32 En hij deed wat kwaad was in de ogen des Heeren, naar alles, wat zijn vaderen gedaan hadden.
33 Doch Faraö Necho liet hem binden te Ribla in het land van Hamath, opdat hij te Jeruzalem niet regeren zou; en hij legde het land een boete op van honderd talenten zilver en een talent goud.
34 Ook maakte Faraö Necho Eljákim, de zoon van Josía, koning, in de plaats van zijn vader Josía, en veranderde zijn naam in Jójakim; maar Jóahaz nam hij mee, en hij kwam in Egypte, en stierf aldaar.

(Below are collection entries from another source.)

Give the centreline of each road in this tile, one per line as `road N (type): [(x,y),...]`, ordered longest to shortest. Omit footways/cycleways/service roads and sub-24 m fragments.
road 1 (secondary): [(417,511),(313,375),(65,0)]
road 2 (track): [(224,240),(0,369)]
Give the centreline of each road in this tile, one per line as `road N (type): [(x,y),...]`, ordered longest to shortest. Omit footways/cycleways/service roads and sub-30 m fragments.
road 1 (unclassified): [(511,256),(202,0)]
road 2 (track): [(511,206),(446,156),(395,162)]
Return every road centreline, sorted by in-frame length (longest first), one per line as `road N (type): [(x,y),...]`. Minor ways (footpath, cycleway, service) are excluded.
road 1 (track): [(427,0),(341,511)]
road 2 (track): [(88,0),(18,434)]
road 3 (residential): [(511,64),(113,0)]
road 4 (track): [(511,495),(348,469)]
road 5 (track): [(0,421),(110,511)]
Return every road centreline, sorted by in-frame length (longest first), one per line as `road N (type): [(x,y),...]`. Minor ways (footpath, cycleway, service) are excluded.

35 En Jójakim gaf dat zilver en dat goud aan Faraö; doch hij schatte het land, om dat geld naar het bevel van Faraö te geven; een ieder naar zijn schatting eiste hij het zilver en goud af van het volk des lands, om aan Faraö Necho te geven.
36 Vijf en twintig jaren was Jójakim oud, toen hij koning werd, en regeerde elf jaren te Jeruzalem; en de naam van zijn moeder was Zebudda, een dochter van Pedája, van Ruma.
37 En hij deed wat kwaad was in de ogen des Heeren, naar alles, wat zijn vaderen gedaan hadden.